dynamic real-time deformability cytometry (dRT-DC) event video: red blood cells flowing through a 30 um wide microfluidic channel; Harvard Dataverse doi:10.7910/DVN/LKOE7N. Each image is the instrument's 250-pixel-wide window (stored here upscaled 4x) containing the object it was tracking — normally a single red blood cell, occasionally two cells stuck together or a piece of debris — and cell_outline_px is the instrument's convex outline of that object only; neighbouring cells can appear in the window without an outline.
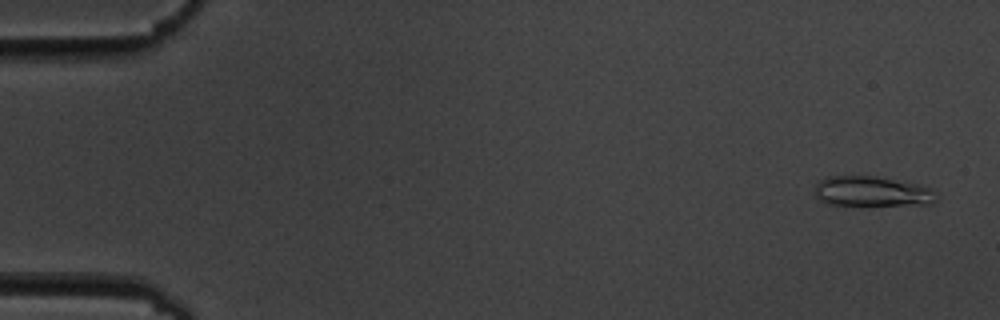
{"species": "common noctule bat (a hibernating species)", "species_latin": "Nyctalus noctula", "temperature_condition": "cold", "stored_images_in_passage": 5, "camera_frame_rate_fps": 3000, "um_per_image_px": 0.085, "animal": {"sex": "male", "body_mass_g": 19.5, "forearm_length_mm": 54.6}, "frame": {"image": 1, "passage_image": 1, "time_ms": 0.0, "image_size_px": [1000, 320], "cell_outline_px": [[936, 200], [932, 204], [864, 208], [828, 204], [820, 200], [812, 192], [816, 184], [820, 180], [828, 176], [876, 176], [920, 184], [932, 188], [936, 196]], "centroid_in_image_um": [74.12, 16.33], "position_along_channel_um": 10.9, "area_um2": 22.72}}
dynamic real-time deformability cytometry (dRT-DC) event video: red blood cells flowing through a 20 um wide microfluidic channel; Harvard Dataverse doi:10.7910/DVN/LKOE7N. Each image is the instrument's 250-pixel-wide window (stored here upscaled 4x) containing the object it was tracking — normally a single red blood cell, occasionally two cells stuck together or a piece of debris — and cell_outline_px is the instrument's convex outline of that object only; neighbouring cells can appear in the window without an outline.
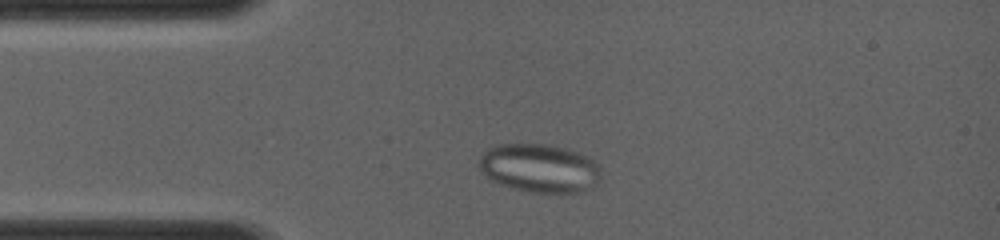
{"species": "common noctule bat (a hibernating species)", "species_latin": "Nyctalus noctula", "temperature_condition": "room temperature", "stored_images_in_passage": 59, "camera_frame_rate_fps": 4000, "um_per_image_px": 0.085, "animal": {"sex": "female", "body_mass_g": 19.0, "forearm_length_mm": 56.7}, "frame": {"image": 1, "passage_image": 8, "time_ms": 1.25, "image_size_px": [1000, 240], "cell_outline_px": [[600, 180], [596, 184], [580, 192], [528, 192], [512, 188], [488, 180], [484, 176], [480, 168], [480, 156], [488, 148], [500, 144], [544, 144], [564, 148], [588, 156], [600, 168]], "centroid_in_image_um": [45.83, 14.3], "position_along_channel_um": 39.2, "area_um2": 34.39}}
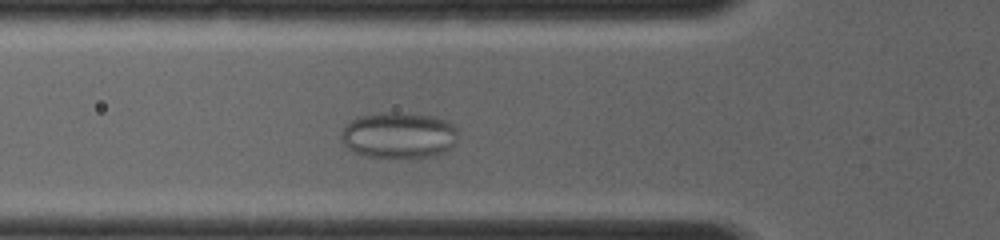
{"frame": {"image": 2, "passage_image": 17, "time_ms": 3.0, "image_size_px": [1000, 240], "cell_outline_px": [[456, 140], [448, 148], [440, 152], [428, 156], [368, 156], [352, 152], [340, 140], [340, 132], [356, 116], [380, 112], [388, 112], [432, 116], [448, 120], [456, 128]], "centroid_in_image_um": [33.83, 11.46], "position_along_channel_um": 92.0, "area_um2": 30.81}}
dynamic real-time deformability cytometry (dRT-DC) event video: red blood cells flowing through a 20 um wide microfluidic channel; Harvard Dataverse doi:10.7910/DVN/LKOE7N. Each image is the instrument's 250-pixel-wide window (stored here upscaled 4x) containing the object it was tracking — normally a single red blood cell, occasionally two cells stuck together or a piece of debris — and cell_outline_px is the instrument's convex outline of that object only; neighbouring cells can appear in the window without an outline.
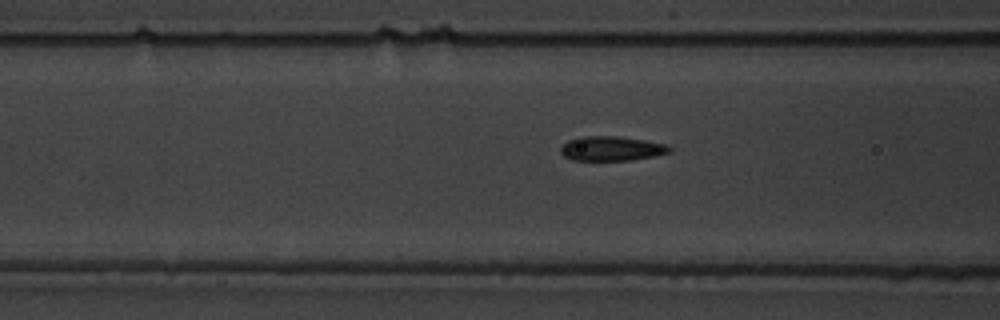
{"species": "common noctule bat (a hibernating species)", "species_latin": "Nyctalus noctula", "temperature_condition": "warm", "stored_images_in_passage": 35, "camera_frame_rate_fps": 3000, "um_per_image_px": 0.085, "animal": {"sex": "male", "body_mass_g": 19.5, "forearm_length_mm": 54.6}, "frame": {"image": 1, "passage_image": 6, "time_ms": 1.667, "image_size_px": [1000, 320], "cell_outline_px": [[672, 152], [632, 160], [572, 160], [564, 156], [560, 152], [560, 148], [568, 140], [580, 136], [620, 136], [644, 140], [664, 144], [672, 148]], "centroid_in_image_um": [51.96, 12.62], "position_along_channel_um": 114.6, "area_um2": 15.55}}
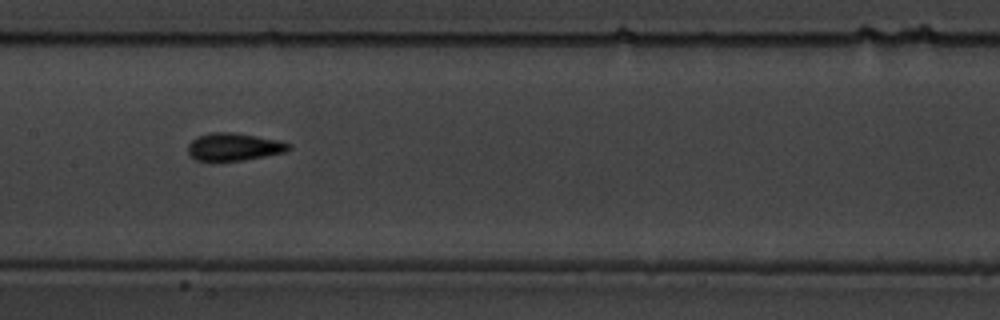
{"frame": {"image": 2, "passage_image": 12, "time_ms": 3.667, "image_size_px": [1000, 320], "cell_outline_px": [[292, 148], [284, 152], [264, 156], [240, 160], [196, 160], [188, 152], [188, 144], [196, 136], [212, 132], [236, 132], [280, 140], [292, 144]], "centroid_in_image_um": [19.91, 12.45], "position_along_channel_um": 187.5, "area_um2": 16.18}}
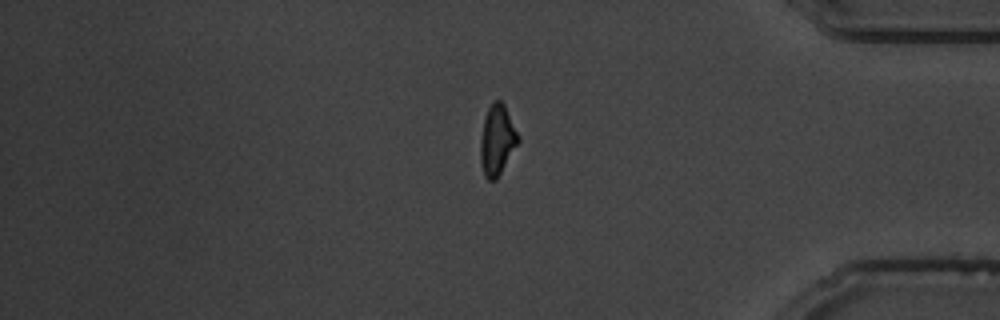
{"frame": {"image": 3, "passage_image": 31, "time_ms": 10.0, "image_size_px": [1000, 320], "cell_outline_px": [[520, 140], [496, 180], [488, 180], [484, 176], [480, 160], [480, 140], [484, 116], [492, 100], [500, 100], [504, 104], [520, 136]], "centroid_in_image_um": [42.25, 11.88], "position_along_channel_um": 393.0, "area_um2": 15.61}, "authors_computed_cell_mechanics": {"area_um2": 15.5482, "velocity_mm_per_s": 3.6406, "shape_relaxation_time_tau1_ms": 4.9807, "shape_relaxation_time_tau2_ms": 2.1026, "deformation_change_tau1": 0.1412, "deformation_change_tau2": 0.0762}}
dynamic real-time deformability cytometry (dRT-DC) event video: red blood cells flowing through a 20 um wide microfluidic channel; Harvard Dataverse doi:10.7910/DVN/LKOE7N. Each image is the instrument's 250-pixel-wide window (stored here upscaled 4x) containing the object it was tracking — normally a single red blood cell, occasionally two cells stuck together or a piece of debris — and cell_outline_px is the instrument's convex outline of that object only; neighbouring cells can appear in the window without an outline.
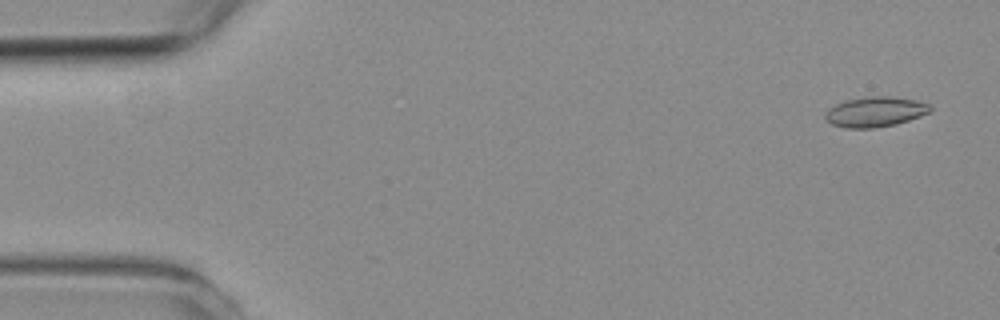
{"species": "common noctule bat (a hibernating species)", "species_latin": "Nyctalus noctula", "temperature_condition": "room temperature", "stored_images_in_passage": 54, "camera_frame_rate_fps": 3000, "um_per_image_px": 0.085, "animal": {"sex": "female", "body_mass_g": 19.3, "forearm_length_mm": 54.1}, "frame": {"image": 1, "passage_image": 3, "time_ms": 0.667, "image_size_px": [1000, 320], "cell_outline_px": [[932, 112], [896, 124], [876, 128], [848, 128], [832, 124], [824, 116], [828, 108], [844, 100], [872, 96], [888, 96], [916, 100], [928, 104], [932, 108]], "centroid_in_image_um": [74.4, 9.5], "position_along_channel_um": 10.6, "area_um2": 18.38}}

◇ ◇ ◇ ◇ ◇ ◇ ◇

## Objective
Retype each line of the listing above word for word. Exclude the pictures.

## Solution below
dynamic real-time deformability cytometry (dRT-DC) event video: red blood cells flowing through a 30 um wide microfluidic channel; Harvard Dataverse doi:10.7910/DVN/LKOE7N. Each image is the instrument's 250-pixel-wide window (stored here upscaled 4x) containing the object it was tracking — normally a single red blood cell, occasionally two cells stuck together or a piece of debris — and cell_outline_px is the instrument's convex outline of that object only; neighbouring cells can appear in the window without an outline.
{"species": "common noctule bat (a hibernating species)", "species_latin": "Nyctalus noctula", "temperature_condition": "cold", "stored_images_in_passage": 5, "camera_frame_rate_fps": 3000, "um_per_image_px": 0.085, "animal": {"sex": "male", "body_mass_g": 19.5, "forearm_length_mm": 54.6}, "frame": {"image": 1, "passage_image": 1, "time_ms": 0.0, "image_size_px": [1000, 320], "cell_outline_px": [[936, 200], [932, 204], [864, 208], [828, 204], [820, 200], [812, 192], [816, 184], [820, 180], [828, 176], [876, 176], [920, 184], [932, 188], [936, 196]], "centroid_in_image_um": [74.12, 16.33], "position_along_channel_um": 10.9, "area_um2": 22.72}}
dynamic real-time deformability cytometry (dRT-DC) event video: red blood cells flowing through a 20 um wide microfluidic channel; Harvard Dataverse doi:10.7910/DVN/LKOE7N. Each image is the instrument's 250-pixel-wide window (stored here upscaled 4x) containing the object it was tracking — normally a single red blood cell, occasionally two cells stuck together or a piece of debris — and cell_outline_px is the instrument's convex outline of that object only; neighbouring cells can appear in the window without an outline.
{"species": "common noctule bat (a hibernating species)", "species_latin": "Nyctalus noctula", "temperature_condition": "room temperature", "stored_images_in_passage": 59, "camera_frame_rate_fps": 4000, "um_per_image_px": 0.085, "animal": {"sex": "female", "body_mass_g": 19.0, "forearm_length_mm": 56.7}, "frame": {"image": 1, "passage_image": 8, "time_ms": 1.25, "image_size_px": [1000, 240], "cell_outline_px": [[600, 180], [596, 184], [580, 192], [528, 192], [512, 188], [488, 180], [484, 176], [480, 168], [480, 156], [488, 148], [500, 144], [544, 144], [564, 148], [588, 156], [600, 168]], "centroid_in_image_um": [45.83, 14.3], "position_along_channel_um": 39.2, "area_um2": 34.39}}
{"frame": {"image": 2, "passage_image": 17, "time_ms": 3.0, "image_size_px": [1000, 240], "cell_outline_px": [[456, 140], [448, 148], [440, 152], [428, 156], [368, 156], [352, 152], [340, 140], [340, 132], [356, 116], [380, 112], [388, 112], [432, 116], [448, 120], [456, 128]], "centroid_in_image_um": [33.83, 11.46], "position_along_channel_um": 92.0, "area_um2": 30.81}}
dynamic real-time deformability cytometry (dRT-DC) event video: red blood cells flowing through a 20 um wide microfluidic channel; Harvard Dataverse doi:10.7910/DVN/LKOE7N. Each image is the instrument's 250-pixel-wide window (stored here upscaled 4x) containing the object it was tracking — normally a single red blood cell, occasionally two cells stuck together or a piece of debris — and cell_outline_px is the instrument's convex outline of that object only; neighbouring cells can appear in the window without an outline.
{"species": "common noctule bat (a hibernating species)", "species_latin": "Nyctalus noctula", "temperature_condition": "warm", "stored_images_in_passage": 35, "camera_frame_rate_fps": 3000, "um_per_image_px": 0.085, "animal": {"sex": "male", "body_mass_g": 19.5, "forearm_length_mm": 54.6}, "frame": {"image": 1, "passage_image": 6, "time_ms": 1.667, "image_size_px": [1000, 320], "cell_outline_px": [[672, 152], [632, 160], [572, 160], [564, 156], [560, 152], [560, 148], [568, 140], [580, 136], [620, 136], [644, 140], [664, 144], [672, 148]], "centroid_in_image_um": [51.96, 12.62], "position_along_channel_um": 114.6, "area_um2": 15.55}}
{"frame": {"image": 2, "passage_image": 12, "time_ms": 3.667, "image_size_px": [1000, 320], "cell_outline_px": [[292, 148], [284, 152], [264, 156], [240, 160], [196, 160], [188, 152], [188, 144], [196, 136], [212, 132], [236, 132], [280, 140], [292, 144]], "centroid_in_image_um": [19.91, 12.45], "position_along_channel_um": 187.5, "area_um2": 16.18}}
{"frame": {"image": 3, "passage_image": 31, "time_ms": 10.0, "image_size_px": [1000, 320], "cell_outline_px": [[520, 140], [496, 180], [488, 180], [484, 176], [480, 160], [480, 140], [484, 116], [492, 100], [500, 100], [504, 104], [520, 136]], "centroid_in_image_um": [42.25, 11.88], "position_along_channel_um": 393.0, "area_um2": 15.61}, "authors_computed_cell_mechanics": {"area_um2": 15.5482, "velocity_mm_per_s": 3.6406, "shape_relaxation_time_tau1_ms": 4.9807, "shape_relaxation_time_tau2_ms": 2.1026, "deformation_change_tau1": 0.1412, "deformation_change_tau2": 0.0762}}
dynamic real-time deformability cytometry (dRT-DC) event video: red blood cells flowing through a 20 um wide microfluidic channel; Harvard Dataverse doi:10.7910/DVN/LKOE7N. Each image is the instrument's 250-pixel-wide window (stored here upscaled 4x) containing the object it was tracking — normally a single red blood cell, occasionally two cells stuck together or a piece of debris — and cell_outline_px is the instrument's convex outline of that object only; neighbouring cells can appear in the window without an outline.
{"species": "common noctule bat (a hibernating species)", "species_latin": "Nyctalus noctula", "temperature_condition": "room temperature", "stored_images_in_passage": 54, "camera_frame_rate_fps": 3000, "um_per_image_px": 0.085, "animal": {"sex": "female", "body_mass_g": 19.3, "forearm_length_mm": 54.1}, "frame": {"image": 1, "passage_image": 3, "time_ms": 0.667, "image_size_px": [1000, 320], "cell_outline_px": [[932, 112], [896, 124], [876, 128], [848, 128], [832, 124], [824, 116], [828, 108], [844, 100], [872, 96], [888, 96], [916, 100], [928, 104], [932, 108]], "centroid_in_image_um": [74.4, 9.5], "position_along_channel_um": 10.6, "area_um2": 18.38}}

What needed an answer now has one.